Julien Tremblin - Le recyclage chimique peut être intéressant, le problème est qu’il n’est pas encore disponible à grande échelle et que le chauffage réduit beaucoup les rendements. Le recyclage enzymatique est une technologie prometteuse, mais qui n’est pas encore déployée à l’échelle industrielle.
Aujourd’hui, on assiste même à une baisse des taux de recyclage dans certains pays, et la part mondiale du plastique recyclé est en baisse dû à une production de matière vierge toujours plus importante !
Premium Beauty News - Quelles seraient les solutions à court terme ?
Julien Tremblin - Je crois que la première façon de résoudre le problème est d’oublier la « mentalité vierge » qui anime actuellement la conception des emballages, et qui repose sur une abondance de ressources bon marché. C’est un changement de paradigme qui consisterait, par exemple, à commencer à concevoir les emballages en circuit fermé.
Beaucoup d’emballages cosmétiques ne sont pas en PET ou PEHD, mais utilisent d’autres matériaux – comme l’ABS – pour lesquels il n’existe aucune filière de recyclage, en raison de coûts de collectes considérés comme trop élevés. Pour ces matériaux, nous encourageons les entreprises à créer des boucles fermées. La première étape est de discuter avec un recycleur pour lui demander s’il serait capable de recycler un matériau précis si une source était disponible. Une fois l’accord obtenu, les fabricants sont sûrs de disposer de la matière recyclée nécessaire et auront évité l’enfouissement ou l’incinération de matériaux plastiques « moins désirables ». Nous avons déjà mis en place de nombreux programmes de collecte en points de vente avec des entreprises de cosmétiques.

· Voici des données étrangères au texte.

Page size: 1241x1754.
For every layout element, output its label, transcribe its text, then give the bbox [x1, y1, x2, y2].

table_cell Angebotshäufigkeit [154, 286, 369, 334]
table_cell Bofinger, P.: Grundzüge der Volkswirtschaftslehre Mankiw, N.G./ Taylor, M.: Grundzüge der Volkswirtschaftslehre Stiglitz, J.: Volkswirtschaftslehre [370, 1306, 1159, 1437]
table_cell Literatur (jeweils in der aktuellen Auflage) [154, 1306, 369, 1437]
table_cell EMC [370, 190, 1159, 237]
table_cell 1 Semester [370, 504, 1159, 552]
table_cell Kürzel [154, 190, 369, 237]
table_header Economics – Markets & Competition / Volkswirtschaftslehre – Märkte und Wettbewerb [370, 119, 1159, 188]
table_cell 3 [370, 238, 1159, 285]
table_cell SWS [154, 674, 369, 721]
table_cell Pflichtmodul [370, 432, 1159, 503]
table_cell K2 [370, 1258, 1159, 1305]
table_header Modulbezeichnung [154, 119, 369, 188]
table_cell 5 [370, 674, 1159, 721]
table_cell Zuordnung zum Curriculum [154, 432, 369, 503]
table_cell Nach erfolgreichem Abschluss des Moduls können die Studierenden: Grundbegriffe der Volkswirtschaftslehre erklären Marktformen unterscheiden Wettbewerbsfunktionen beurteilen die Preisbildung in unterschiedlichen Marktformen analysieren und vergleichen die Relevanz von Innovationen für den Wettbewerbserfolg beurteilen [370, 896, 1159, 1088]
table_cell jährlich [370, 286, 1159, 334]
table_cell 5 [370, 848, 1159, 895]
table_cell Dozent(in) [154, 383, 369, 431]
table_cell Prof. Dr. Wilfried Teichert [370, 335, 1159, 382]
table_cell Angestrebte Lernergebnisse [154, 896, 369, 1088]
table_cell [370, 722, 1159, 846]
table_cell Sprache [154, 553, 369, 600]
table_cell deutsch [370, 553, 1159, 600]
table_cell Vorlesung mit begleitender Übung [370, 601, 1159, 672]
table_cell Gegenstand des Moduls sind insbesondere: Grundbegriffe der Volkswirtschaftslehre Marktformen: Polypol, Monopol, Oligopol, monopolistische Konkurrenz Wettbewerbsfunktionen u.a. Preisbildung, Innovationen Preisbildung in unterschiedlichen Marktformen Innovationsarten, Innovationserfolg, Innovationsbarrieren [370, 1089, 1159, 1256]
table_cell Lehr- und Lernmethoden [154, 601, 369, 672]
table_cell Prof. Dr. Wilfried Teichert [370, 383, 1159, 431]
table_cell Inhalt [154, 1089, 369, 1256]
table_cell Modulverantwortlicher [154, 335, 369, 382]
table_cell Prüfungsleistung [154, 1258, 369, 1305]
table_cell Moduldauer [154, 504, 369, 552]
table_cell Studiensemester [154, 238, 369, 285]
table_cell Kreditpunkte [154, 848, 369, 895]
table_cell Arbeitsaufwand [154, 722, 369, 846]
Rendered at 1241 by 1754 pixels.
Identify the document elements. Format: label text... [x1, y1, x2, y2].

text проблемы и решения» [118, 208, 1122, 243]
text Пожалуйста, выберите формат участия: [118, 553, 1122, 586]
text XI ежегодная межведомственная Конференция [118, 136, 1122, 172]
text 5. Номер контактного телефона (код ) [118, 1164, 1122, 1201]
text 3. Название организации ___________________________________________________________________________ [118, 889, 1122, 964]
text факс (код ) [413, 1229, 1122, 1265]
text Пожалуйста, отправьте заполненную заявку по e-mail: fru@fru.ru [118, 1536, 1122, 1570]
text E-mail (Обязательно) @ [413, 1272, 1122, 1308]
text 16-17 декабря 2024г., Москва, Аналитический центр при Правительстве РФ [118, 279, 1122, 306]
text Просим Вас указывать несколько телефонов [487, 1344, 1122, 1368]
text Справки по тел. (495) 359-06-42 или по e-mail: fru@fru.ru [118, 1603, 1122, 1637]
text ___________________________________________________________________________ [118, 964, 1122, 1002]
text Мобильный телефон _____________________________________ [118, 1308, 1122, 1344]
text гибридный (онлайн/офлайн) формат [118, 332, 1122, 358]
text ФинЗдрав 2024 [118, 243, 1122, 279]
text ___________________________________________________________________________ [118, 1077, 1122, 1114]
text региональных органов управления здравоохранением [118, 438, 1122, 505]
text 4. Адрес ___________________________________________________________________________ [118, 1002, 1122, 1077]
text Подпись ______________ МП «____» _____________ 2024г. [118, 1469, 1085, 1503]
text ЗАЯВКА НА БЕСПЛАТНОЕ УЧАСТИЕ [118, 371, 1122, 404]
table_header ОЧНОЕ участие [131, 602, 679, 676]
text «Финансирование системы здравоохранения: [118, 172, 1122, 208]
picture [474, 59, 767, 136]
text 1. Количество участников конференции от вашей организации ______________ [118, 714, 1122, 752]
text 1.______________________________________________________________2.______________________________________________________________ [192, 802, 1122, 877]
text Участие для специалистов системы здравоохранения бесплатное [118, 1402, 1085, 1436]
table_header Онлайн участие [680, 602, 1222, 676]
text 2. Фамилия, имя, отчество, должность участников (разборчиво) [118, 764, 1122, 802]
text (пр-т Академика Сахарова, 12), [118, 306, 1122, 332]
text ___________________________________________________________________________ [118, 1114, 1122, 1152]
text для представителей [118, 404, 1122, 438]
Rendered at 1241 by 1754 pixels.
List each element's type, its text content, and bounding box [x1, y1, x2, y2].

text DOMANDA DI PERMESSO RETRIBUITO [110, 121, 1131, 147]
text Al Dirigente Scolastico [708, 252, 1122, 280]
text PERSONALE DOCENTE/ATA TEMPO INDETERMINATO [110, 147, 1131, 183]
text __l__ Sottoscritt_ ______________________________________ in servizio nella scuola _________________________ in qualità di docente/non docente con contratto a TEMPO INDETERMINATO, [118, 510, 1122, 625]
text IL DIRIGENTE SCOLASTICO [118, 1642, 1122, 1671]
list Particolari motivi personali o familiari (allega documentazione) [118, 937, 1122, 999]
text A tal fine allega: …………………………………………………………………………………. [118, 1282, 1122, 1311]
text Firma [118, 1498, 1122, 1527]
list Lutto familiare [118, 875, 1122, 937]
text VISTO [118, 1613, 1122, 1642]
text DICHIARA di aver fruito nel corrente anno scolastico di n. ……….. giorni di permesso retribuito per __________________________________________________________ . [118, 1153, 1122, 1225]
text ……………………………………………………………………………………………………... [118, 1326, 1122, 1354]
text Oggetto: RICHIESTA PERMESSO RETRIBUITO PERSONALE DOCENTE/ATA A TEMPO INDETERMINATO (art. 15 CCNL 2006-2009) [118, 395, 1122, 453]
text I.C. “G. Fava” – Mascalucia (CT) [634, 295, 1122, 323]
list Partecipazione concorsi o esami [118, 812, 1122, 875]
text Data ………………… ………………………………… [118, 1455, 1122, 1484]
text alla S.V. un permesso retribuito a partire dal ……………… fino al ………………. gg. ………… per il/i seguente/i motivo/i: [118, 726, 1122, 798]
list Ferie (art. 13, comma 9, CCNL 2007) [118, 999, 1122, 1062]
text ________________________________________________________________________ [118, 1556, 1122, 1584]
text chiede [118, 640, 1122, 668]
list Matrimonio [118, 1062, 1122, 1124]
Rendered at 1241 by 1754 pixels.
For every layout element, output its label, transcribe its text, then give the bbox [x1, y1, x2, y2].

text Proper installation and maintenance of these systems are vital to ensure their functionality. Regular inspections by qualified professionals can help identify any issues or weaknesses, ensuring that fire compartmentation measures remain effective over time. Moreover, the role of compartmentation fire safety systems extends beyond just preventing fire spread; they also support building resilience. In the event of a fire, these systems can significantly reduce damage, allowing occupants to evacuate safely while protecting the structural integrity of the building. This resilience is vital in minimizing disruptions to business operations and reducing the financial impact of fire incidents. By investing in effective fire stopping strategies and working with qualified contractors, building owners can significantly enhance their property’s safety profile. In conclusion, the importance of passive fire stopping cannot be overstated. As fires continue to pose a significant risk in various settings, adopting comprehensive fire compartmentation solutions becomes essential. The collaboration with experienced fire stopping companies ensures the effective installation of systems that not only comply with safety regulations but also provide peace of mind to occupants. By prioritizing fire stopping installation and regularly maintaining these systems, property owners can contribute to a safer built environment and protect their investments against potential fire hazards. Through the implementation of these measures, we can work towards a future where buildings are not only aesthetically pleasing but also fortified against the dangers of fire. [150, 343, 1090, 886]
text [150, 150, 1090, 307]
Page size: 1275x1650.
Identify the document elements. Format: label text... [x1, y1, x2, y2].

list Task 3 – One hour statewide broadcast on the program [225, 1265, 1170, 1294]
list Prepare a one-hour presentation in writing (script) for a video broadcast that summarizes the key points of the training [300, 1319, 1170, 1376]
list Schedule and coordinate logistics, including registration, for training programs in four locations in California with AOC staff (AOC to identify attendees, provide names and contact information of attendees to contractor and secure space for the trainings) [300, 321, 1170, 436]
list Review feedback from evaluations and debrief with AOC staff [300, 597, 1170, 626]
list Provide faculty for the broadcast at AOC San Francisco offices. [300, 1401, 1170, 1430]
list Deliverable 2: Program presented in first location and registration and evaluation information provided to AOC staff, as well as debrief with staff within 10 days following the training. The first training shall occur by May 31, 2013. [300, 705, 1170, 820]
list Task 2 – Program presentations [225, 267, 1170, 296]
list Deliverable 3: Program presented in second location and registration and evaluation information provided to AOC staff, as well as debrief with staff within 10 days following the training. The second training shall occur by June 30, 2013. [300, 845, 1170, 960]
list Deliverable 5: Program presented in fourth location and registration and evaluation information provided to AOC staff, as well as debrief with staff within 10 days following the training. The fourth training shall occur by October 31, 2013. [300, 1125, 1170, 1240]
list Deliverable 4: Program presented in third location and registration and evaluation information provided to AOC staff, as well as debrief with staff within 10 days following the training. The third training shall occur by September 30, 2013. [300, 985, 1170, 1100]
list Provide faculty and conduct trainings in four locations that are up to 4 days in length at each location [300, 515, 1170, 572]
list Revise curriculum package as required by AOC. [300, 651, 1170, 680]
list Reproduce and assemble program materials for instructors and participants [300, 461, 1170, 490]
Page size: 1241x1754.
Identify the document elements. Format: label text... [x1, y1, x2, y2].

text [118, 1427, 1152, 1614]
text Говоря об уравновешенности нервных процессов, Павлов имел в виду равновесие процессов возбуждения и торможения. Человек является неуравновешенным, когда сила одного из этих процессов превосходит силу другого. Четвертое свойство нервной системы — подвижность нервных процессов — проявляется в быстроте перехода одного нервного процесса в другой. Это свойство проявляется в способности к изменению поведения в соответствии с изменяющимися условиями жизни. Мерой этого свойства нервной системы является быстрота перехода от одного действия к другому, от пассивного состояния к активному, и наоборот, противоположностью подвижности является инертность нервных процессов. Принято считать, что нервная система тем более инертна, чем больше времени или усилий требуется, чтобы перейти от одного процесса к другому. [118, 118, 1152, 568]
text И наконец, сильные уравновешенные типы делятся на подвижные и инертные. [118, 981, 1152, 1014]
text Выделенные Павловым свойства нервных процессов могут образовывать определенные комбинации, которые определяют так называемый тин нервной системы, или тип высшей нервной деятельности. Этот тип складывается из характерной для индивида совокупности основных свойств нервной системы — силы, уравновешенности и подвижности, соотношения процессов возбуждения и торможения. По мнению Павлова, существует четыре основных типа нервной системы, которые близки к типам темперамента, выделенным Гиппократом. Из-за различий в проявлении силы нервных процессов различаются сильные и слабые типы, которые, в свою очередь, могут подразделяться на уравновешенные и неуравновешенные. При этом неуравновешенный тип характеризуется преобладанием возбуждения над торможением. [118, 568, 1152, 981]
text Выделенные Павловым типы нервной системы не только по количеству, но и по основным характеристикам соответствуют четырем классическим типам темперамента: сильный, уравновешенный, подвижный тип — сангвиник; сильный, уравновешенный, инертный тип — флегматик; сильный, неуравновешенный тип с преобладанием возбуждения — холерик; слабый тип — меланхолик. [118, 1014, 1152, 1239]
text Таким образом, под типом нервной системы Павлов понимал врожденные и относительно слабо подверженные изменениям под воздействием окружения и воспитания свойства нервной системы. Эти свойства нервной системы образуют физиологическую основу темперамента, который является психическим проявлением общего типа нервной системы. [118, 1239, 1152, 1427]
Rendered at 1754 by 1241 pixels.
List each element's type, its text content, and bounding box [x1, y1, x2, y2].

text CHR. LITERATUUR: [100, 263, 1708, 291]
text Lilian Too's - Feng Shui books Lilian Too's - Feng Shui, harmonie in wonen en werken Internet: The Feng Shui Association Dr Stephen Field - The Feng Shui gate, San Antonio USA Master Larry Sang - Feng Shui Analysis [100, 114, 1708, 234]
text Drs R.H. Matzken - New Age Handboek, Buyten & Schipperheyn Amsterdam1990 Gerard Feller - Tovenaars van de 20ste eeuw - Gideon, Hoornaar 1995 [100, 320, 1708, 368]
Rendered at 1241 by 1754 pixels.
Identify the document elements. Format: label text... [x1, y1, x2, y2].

Une autre solution consiste à concevoir les emballages directement à partir des déchets. Ce concept est similaire au précédent mais n’est pas une boucle fermée. L’idée est de travailler avec les centres de recyclage pour trouver une source de déchets qu’ils ne recyclent pas mais dont les propriétés correspondent aux caractéristiques de l’emballage qui doit être conçu, ou alternativement de s’approvisionner soi-même. Une possibilité est de se concentrer sur la collecte de déchets ayant une histoire identifiable et dont on peut par conséquent retracer l’origine (déchets sauvages ou marins par exemple).
Premium Beauty News - Dans tous les cas, il apparaît évident que le recyclage n’est pas une solution miracle ?
Julien Tremblin - C’est un message important à faire passer ! Le recyclage est essentiel mais on sait très bien que si on veut changer la donne, il faut mettre en place de nouveaux modèles économiques permettant de passer du jetable au réutilisable. Il faut augmenter les taux de réemploi dans tous les domaines ! Certaines solutions sont spécifiques à l’industrie de la beauté, d’autres sont plurisectorielles et disponibles à l’échelle globale. C’est notre ambition avec la création de Loop, notre division de réemploi des emballages. D’autres initiatives sont mises en place par les distributeurs.
Ceci étant dit, nous ne pouvons ignorer l’importance de réduire le déchet à la source. Nous devons tous voter pour un avenir meilleur en consommant moins, en tout cas, différemment.